What is the Embedded method of feature selection?
Embedded methods combines the advantageous aspects of both Filter and Wrapper methods.
Similar to Wrapper methods, however:
- perform feature selection and algorithm training in parallel rather than iteratively based on the evaluation metric (feature selection is integral part of the model)
- less subject to overfitting than Wrapper methods
Methods include:
- LASSO (Least Absolute Shrinkage and Selection Operator)
- Feature Importance
- Tree-based Methods (e.g. random forest)
- Permutation Importance
How does LASSO work?
Least Absolute Shrinkage and Selection Operator (LASSO) is a shrinkage method that performs both feature selection AND regularization at the same time. It penalises features likely to cause overfitting.
It is Linear Regression with L1 regularization.
Regularization is a process that shrinks the coefficients (weights) towards zero. This means that you are penalizing more complex models to avoid overfitting.
But how does this translate to feature selection? You may have heard of other regularization techniques like Ridge Regression or Elastic net, but LASSO enables coefficients to be set to 0. If a coefficient is zero then the feature is not taken into consideration, thus, it is in a way discarded - helps with feature selection
What is regularisation and what methods can do this?
Goal of regularisation is to help the model generalise
Regularization is an umbrella term that constrains/ regularizes or shrinks the coefficient estimates towards zero. In other words, this technique discourages learning a more complex or flexible model (learning too much noise), so as to avoid the risk of overfitting.
Used when:
- Multicollinearity
- To filter out noise from data
- To prevent overfitting
L2: Ridge Regression - RSS is modified by adding the shrinkage quantity
L1: LASSO - differs from ridge regression only in penalizing the high coefficients and shrinking to zero (can use for feature selection)

Exercise instructions
Translate this sentence from the passage on feature selection into Spanish: "Regularization is a process that shrinks the coefficients (weights) towards zero."

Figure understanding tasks
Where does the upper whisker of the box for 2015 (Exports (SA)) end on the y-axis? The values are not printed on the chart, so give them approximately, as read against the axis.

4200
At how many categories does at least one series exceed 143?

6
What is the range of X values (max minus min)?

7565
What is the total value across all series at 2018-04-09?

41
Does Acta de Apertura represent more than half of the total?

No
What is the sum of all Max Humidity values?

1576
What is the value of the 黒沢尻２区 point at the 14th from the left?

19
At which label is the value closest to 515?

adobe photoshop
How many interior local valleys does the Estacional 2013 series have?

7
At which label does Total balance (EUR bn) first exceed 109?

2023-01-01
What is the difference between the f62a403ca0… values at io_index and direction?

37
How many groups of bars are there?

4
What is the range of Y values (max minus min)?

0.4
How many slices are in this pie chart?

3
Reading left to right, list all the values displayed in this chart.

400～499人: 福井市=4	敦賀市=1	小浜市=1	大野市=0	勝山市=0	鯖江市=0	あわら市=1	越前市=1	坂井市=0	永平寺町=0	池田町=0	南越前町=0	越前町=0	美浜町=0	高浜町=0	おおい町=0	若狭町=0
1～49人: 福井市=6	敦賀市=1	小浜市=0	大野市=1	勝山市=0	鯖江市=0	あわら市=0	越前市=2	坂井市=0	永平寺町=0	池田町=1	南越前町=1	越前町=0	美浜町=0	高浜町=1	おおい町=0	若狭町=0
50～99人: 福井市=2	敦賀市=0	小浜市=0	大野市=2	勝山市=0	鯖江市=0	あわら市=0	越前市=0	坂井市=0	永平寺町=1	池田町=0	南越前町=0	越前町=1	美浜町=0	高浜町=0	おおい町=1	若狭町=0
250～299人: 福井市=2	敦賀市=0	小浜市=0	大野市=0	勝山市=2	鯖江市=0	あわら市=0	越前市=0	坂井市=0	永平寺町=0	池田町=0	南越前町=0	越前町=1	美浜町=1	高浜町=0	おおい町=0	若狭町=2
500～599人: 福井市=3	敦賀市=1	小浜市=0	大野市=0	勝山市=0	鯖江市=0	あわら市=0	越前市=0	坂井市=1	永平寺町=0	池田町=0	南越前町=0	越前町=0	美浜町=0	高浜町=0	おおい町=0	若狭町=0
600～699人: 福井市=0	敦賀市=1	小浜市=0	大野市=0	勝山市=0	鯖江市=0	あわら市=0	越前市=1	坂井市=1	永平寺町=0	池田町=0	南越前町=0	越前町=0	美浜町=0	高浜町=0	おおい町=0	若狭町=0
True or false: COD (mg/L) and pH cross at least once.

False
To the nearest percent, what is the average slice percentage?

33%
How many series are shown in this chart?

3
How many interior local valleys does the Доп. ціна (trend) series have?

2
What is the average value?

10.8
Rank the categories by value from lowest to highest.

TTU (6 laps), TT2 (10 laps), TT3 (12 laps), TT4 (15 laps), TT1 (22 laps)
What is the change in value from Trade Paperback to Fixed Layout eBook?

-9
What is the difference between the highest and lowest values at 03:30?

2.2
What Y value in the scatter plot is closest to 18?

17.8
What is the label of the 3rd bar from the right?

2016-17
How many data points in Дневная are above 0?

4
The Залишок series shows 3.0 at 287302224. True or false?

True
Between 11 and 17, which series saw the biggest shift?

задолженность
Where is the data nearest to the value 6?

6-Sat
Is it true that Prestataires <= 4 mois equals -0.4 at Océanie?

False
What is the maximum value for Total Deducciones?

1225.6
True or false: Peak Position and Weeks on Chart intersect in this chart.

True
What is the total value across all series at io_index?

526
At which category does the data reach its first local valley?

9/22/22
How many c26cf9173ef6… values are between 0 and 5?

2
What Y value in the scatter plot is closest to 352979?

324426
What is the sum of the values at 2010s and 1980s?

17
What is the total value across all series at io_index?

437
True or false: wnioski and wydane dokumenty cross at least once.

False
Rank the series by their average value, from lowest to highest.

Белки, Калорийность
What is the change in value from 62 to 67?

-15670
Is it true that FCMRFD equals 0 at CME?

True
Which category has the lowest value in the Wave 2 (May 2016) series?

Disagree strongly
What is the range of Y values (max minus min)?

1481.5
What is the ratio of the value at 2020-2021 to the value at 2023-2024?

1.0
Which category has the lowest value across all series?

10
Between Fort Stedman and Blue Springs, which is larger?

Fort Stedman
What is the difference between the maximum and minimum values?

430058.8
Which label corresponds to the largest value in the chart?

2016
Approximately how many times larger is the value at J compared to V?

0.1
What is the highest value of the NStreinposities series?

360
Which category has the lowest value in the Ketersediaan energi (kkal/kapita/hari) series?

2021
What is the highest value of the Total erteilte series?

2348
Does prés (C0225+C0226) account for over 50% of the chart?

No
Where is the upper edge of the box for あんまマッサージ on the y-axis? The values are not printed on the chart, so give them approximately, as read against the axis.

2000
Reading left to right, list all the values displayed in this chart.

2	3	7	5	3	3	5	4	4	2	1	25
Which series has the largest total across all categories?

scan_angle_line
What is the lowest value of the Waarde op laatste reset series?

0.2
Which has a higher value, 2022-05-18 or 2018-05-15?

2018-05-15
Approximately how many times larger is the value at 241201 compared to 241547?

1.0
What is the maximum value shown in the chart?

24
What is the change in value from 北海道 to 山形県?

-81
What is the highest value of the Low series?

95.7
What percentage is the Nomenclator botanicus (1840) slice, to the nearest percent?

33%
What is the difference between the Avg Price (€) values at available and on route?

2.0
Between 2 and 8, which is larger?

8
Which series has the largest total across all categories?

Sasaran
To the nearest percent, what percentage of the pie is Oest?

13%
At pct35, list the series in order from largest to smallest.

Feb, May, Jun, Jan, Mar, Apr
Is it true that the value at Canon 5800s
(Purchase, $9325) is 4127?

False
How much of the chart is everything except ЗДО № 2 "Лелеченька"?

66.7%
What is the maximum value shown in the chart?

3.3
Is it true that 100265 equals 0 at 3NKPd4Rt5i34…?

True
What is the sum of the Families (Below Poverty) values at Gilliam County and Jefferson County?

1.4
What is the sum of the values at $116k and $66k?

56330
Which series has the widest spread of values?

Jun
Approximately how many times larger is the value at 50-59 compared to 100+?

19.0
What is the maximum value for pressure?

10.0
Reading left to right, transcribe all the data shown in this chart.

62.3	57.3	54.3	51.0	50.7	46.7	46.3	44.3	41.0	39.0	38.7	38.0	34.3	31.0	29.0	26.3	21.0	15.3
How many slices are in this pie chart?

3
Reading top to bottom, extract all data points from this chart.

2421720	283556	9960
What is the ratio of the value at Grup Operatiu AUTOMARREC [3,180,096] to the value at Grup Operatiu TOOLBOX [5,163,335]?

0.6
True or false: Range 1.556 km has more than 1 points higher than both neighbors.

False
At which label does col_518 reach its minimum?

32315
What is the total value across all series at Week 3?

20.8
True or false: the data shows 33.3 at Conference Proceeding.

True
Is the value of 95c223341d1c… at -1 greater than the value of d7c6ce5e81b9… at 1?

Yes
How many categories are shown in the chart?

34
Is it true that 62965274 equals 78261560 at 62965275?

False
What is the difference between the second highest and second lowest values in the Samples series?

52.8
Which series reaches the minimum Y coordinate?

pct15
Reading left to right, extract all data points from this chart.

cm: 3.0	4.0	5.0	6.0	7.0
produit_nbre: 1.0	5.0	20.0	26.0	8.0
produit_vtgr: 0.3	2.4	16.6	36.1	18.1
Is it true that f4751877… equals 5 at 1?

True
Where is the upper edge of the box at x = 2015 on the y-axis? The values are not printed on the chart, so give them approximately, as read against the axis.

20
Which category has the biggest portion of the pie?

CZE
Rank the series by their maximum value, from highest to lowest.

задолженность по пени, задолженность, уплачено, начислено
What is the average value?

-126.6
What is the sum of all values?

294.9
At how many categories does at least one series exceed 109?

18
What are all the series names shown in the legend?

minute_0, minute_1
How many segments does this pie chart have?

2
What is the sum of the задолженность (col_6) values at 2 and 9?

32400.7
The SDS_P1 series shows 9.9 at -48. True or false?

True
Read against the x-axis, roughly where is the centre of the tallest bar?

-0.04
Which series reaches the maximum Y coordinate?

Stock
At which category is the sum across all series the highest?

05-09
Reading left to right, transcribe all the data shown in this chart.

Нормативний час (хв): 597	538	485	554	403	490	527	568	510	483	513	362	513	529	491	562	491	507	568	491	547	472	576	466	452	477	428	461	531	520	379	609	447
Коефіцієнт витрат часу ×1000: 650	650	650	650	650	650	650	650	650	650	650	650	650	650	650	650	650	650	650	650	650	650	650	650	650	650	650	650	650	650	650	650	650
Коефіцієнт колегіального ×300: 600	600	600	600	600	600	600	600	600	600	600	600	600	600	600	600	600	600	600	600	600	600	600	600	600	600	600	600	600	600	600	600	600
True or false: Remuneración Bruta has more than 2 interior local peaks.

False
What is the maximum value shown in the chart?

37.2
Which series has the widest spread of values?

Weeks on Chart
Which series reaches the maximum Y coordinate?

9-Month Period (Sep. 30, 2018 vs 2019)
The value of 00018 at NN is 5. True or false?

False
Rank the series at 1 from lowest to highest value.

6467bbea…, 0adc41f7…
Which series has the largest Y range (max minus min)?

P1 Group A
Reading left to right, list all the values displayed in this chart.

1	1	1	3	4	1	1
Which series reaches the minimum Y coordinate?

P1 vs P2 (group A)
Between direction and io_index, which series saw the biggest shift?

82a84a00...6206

Exercise result
La regularización es un proceso que reduce los coeficientes (pesos) hacia cero.